Each line of the entries below that includes "zdrowie" belongs in your answer.
-------- GIVEN ENTRIES
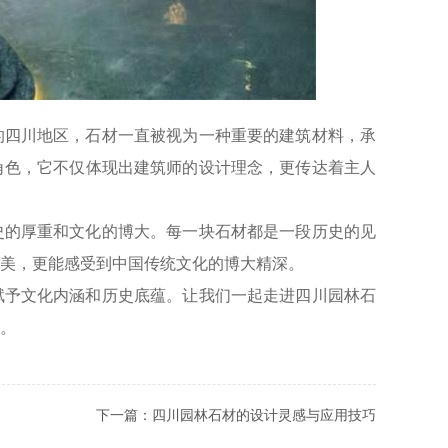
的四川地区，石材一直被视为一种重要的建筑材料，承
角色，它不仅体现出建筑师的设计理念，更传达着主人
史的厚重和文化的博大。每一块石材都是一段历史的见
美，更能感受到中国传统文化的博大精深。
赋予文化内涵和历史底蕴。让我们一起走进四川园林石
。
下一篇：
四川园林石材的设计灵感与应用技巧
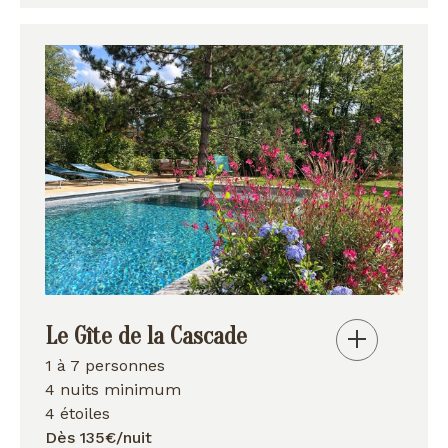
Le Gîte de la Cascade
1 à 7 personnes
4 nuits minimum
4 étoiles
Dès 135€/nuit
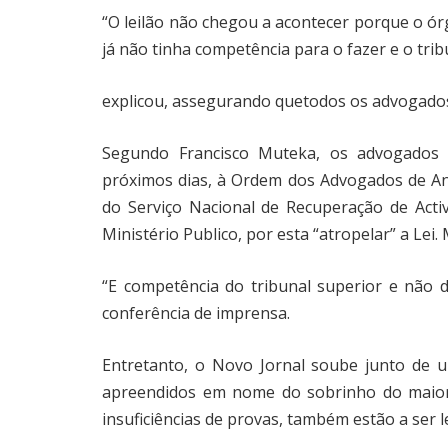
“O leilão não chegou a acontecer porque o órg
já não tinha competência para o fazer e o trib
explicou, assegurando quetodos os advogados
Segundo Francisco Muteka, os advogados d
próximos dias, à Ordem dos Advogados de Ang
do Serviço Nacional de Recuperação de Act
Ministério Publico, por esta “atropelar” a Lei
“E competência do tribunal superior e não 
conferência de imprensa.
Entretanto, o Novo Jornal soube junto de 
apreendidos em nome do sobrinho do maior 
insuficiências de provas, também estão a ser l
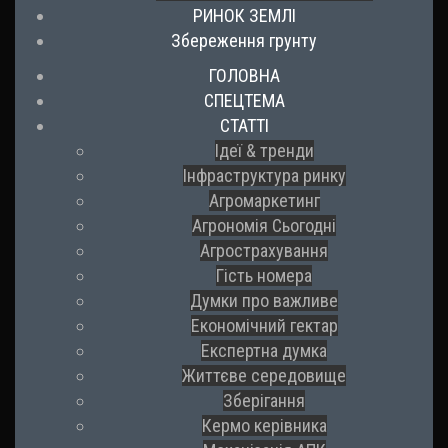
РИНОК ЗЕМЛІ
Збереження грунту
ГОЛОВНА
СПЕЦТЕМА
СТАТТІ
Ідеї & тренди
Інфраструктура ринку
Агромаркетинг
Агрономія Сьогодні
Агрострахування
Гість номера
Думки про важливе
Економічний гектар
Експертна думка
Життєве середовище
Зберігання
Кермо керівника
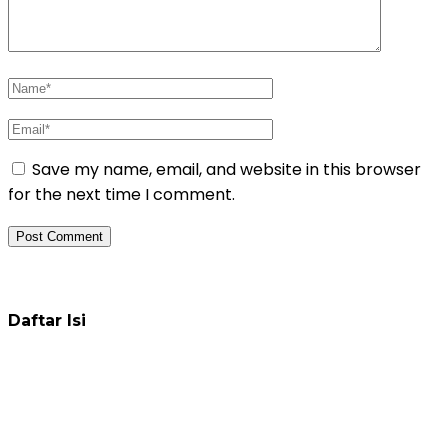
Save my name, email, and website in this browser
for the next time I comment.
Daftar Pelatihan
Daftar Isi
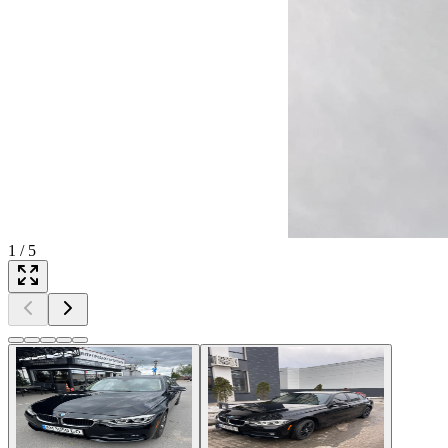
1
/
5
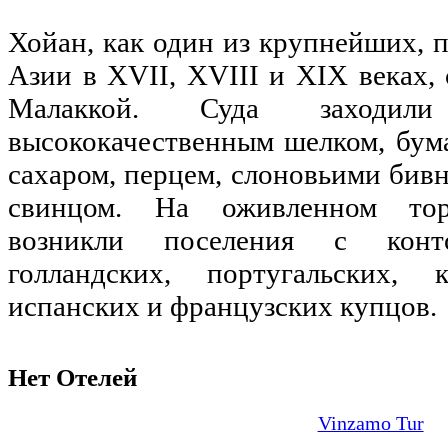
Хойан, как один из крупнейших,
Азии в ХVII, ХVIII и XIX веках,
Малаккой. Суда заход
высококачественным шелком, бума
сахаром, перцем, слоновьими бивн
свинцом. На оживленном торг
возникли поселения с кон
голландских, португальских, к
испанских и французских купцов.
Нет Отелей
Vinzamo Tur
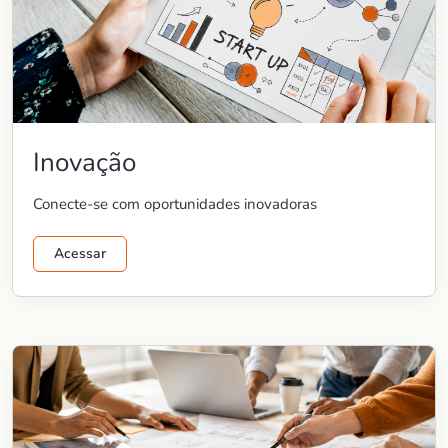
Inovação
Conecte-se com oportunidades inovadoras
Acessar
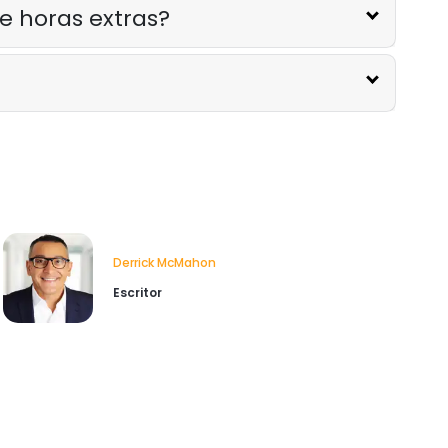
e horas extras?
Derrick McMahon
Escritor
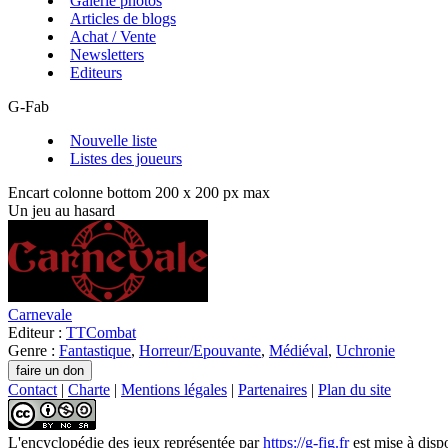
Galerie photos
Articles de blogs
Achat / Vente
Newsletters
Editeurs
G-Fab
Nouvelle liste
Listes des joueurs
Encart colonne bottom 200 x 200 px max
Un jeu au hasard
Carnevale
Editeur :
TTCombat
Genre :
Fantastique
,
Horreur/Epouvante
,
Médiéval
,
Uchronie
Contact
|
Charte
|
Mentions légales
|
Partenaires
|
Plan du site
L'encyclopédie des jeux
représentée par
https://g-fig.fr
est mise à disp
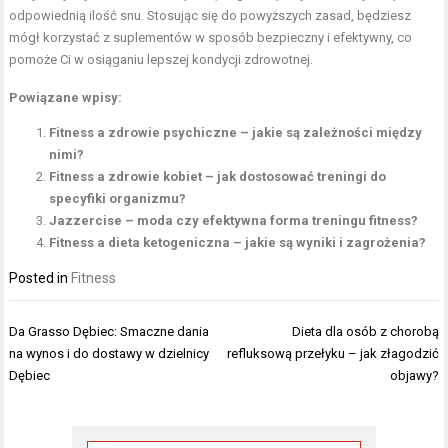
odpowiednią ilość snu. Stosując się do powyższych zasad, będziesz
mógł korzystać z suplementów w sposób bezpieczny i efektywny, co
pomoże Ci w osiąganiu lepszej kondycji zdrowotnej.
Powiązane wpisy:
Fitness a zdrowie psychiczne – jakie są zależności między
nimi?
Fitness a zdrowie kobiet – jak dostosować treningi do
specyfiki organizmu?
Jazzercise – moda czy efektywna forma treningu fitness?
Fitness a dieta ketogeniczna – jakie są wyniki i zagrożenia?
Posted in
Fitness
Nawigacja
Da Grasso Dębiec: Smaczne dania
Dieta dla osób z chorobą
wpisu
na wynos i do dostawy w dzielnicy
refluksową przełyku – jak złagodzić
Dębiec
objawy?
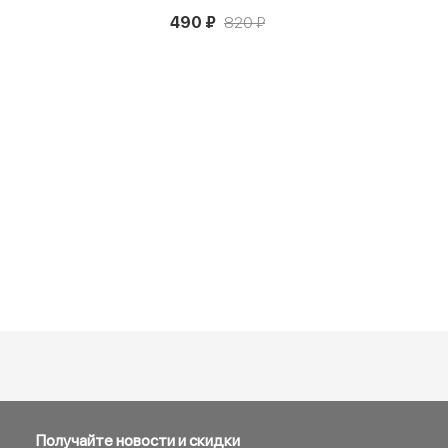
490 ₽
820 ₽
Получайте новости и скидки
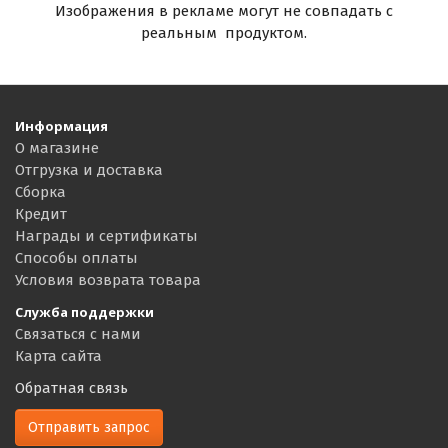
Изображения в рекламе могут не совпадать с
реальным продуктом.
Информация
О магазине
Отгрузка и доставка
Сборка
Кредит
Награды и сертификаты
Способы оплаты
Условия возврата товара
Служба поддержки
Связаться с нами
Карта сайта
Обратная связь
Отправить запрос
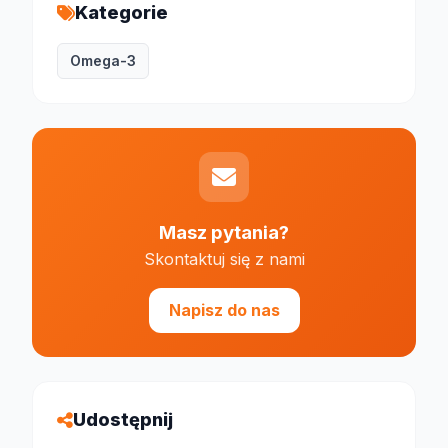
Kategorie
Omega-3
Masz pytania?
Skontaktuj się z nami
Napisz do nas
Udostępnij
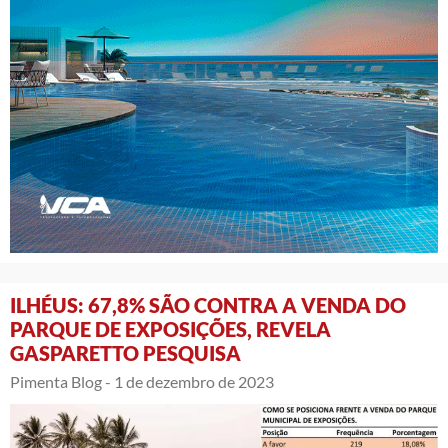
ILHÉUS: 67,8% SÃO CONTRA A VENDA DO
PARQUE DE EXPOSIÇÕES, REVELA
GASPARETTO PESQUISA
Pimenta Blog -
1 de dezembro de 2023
----------------
TASK ANSWER
Fitness a zdrowie psychiczne – jakie są zależności między
Fitness a zdrowie kobiet – jak dostosować treningi do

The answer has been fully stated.